New variant EG.5 is on the rise as Covid-19 cases and hospitalizations go up
|By Brenda Goodman, CNN
There’s a new coronavirus variant topping the leaderboard in the United States: EG.5.
Nationally, EG.5 is causing about 17% of new Covid-19 cases in the country, compared with 16% for the next most common lineage, XBB.1.16, according to the latest estimates from the US Centers for Disease Control and Prevention.
EG may sound like a whole new flavor of the virus, but it’s not; it’s a spinoff of the XBB recombinant strain of the Omicron family. And it represents another incremental tweak to the virus rather than a major evolutionary leap like the original Omicron strain.
Compared with its parent XBB.1.9.2, it has one extra mutation to its spike, at position 465. This mutation has appeared in other coronavirus variants before. Scientists aren’t sure exactly what new tricks it enables the virus to do, but variant hunters are paying attention because many of the new XBB descendants have adopted it.

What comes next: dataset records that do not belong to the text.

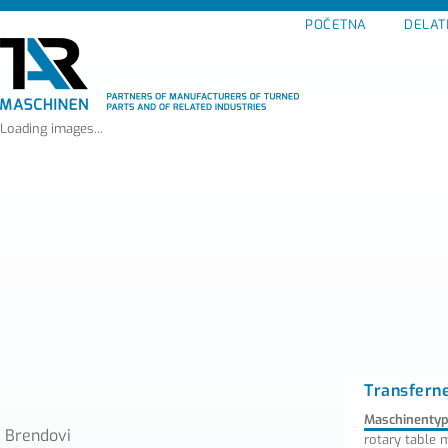
POČETNA
DELAT
Loading images...
Transferne
Maschinenty
Brendovi
rotary table 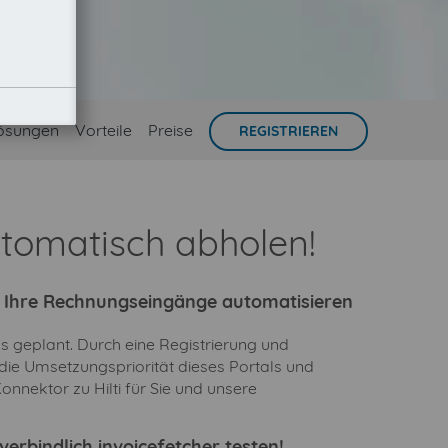
ösungen
Vorteile
Preise
REGISTRIEREN
utomatisch abholen!
ie Ihre Rechnungseingänge automatisieren
ns geplant. Durch eine Registrierung und
 die Umsetzungspriorität dieses Portals und
nnektor zu Hilti für Sie und unsere
erbindlich invoicefetcher testen!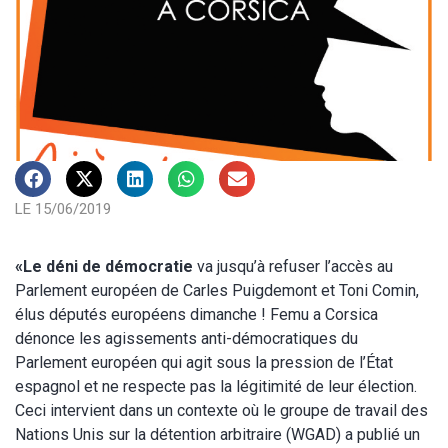
LE 15/06/2019
«Le déni de démocratie
va jusqu’à refuser l’accès au
Parlement européen de Carles Puigdemont et Toni Comin,
élus députés européens dimanche ! Femu a Corsica
dénonce les agissements anti-démocratiques du
Parlement européen qui agit sous la pression de l’État
espagnol et ne respecte pas la légitimité de leur élection.
Ceci intervient dans un contexte où le groupe de travail des
Nations Unis sur la détention arbitraire (WGAD) a publié un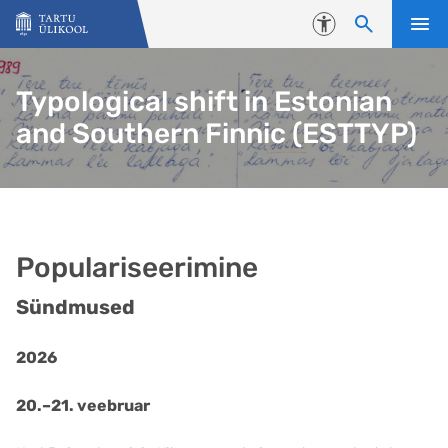
Liigu edasi põhisisu juurde
Juurdepääsetavus
Typological shift in Estonian
and Southern Finnic (ESTTYP)
Populariseerimine
Sündmused
2026
20.–21. veebruar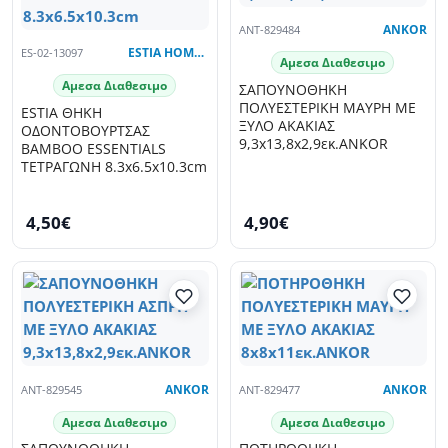
ANT-829484
ANKOR
ES-02-13097
ESTIA HOME ART
Αμεσα Διαθεσιμο
Αμεσα Διαθεσιμο
ΣΑΠΟΥΝΟΘΗΚΗ
ΠΟΛΥΕΣΤΕΡΙΚΗ ΜΑΥΡΗ ΜΕ
ESTIA ΘΗΚΗ
ΞΥΛΟ ΑΚΑΚΙΑΣ
ΟΔΟΝΤΟΒΟΥΡΤΣΑΣ
9,3x13,8x2,9εκ.ANKOR
BAMBOO ESSENTIALS
ΤΕΤΡΑΓΩΝΗ 8.3x6.5x10.3cm
4,50€
4,90€
ANT-829545
ANKOR
ANT-829477
ANKOR
Αμεσα Διαθεσιμο
Αμεσα Διαθεσιμο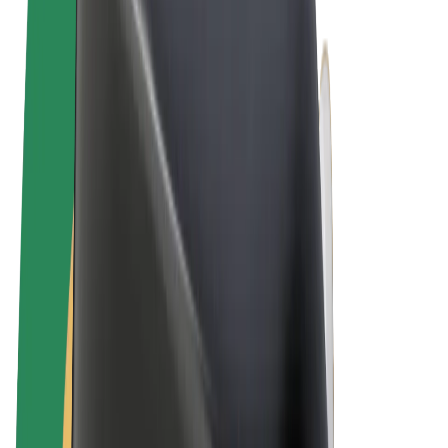
Algemene voorwaarden
Privacy
Cookies
© 2026 Bolt Technology OÜ
Producten
Ritten
E-Steps
Bolt Market
Bolt Food
Bolt Drive
Bolt for Business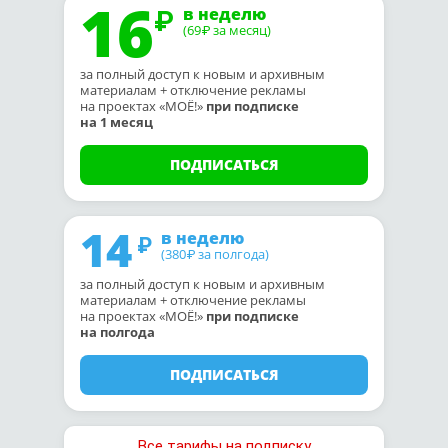
16
в неделю
(69
за месяц)
₽
за полный доступ к новым и архивным
материалам + отключение рекламы
на проектах «МОЁ!»
при подписке
на 1 месяц
ПОДПИСАТЬСЯ
14
в неделю
(380
за полгода)
₽
за полный доступ к новым и архивным
материалам + отключение рекламы
на проектах «МОЁ!»
при подписке
на полгода
ПОДПИСАТЬСЯ
Все тарифы на подписку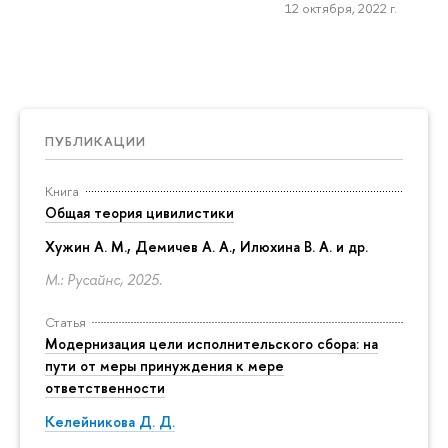
12 октября, 2022 г.
ПУБЛИКАЦИИ
Книга
Общая теория цивилистики
Хужин А. М., Демичев А. А., Илюхина В. А. и др.
М.: Русайнс, 2025.
Статья
Модернизация цели исполнительского сбора: на
пути от меры принуждения к мере
ответственности
Келейникова Д. Д.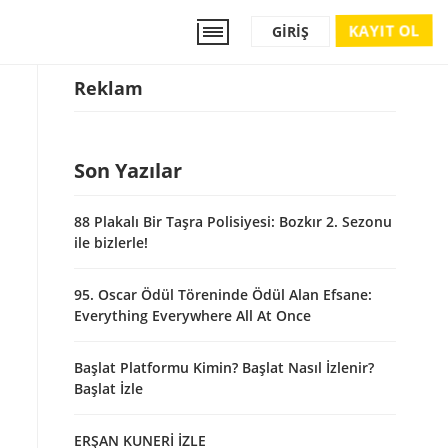
KAYIT OL
GIRIŞ
Reklam
Son Yazılar
88 Plakalı Bir Taşra Polisiyesi: Bozkır 2. Sezonu
ile bizlerle!
95. Oscar Ödül Töreninde Ödül Alan Efsane:
Everything Everywhere All At Once
Başlat Platformu Kimin? Başlat Nasıl İzlenir?
Başlat İzle
ERŞAN KUNERİ İZLE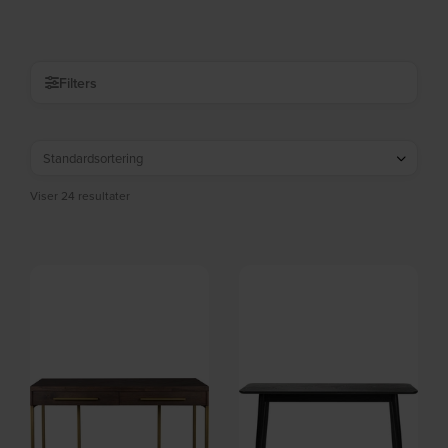
På lager
På lager
DKK
2.369,00
DKK
555,00
DKK
889,00
Filters
Viser 24 resultater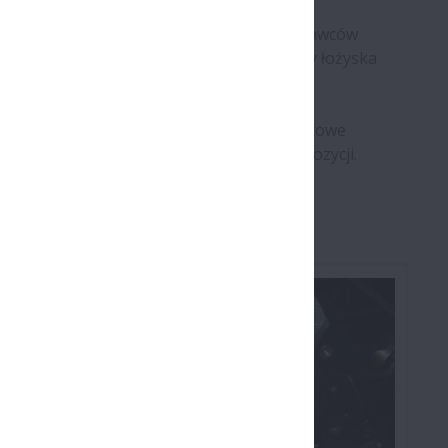
żniejszych światowych producentów i dostawców
trzeni. Silniki, łożyska do przekładni czy łożyska
e bezpieczeństo pojazdów.
 ds. kluczowych klientów koordynują światowe
ozwojowe w 27 krajach są do Państwa dyspozycji.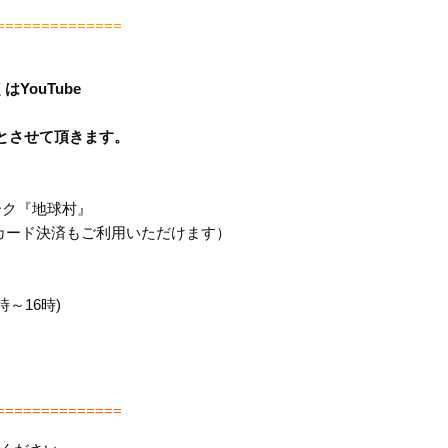
==============
YouTube
とさせて頂きます。
ーク『地球村』
カード決済もご利用いただけます）
時～16時)
==============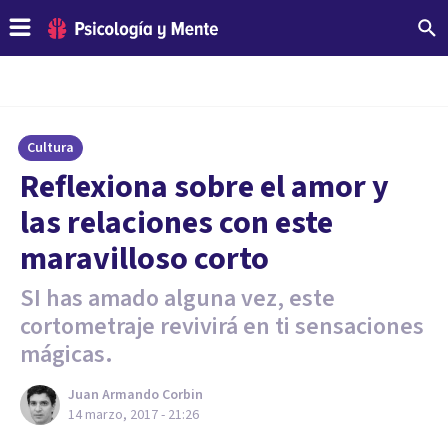
Cultura
​Reflexiona sobre el amor y
las relaciones con este
maravilloso corto
SI has amado alguna vez, este
cortometraje revivirá en ti sensaciones
mágicas.
Juan Armando Corbin
14 marzo, 2017 - 21:26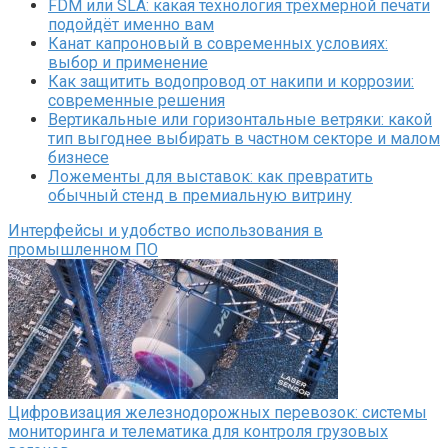
FDM или SLA: какая технология трёхмерной печати
подойдёт именно вам
Канат капроновый в современных условиях:
выбор и применение
Как защитить водопровод от накипи и коррозии:
современные решения
Вертикальные или горизонтальные ветряки: какой
тип выгоднее выбирать в частном секторе и малом
бизнесе
Ложементы для выставок: как превратить
обычный стенд в премиальную витрину
Интерфейсы и удобство использования в
промышленном ПО
Цифровизация железнодорожных перевозок: системы
мониторинга и телематика для контроля грузовых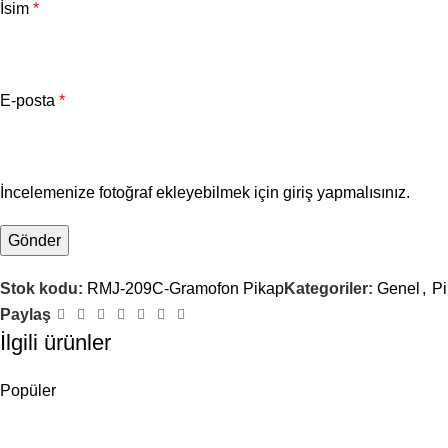
İsim
*
E-posta
*
İncelemenize fotoğraf ekleyebilmek için giriş yapmalısınız.
Stok kodu:
RMJ-209C-Gramofon Pikap
Kategoriler:
Genel
,
Pi
Paylaş
İlgili ürünler
Popüler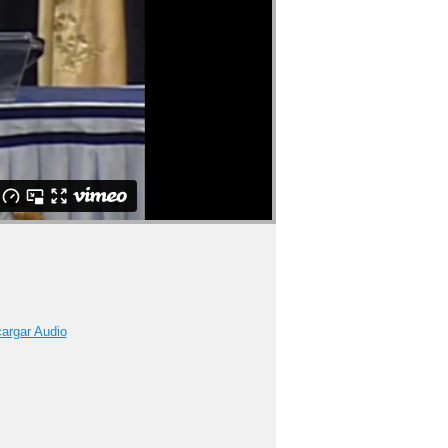
argar Audio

The 465 mutation is present in about 35% of coronavirus sequences reported worldwide, including another that’s rising in prevalence in the Northeast, FL.1.5.1, suggesting that it is conveying some kind of evolutionary advantage over previous versions.
EG.5 also now has its own offshoot, EG.5.1, that adds a second mutation to the spike. That one is also spreading rapidly.
Dr. David Ho has been testing these variants in his lab at Columbia University to see how resistant they have become to the antibodies we have to defend against them.
“Both are only slightly more resistant to neutralizing antibodies in serum of infected and vaccinated persons,” Ho, a professor of microbiology and immunology, said in an email to CNN.
The variant has become the most prevalent in the US just as cases, emergency room visits and hospitalizations are going up, although there’s nothing to suggest that this specific strain is what’s driving those increases.
Instead, epidemiologists think human behavior is the engine for this uptick. They point to things like record heat driving more people indoors for air conditioning, which helps the virus spread. Summer travel is sending people outside their normal social circles, which carries viruses to new victims. School is going back into session in many parts of the country too, and as parents know, homework isn’t the only thing kids bring home from their classrooms.
Topol said the vaccine is particularly important for those who are elderly and who have weakened immune systems because they no longer have effective monoclonal antibodies to help if a Covid-19 case becomes severe.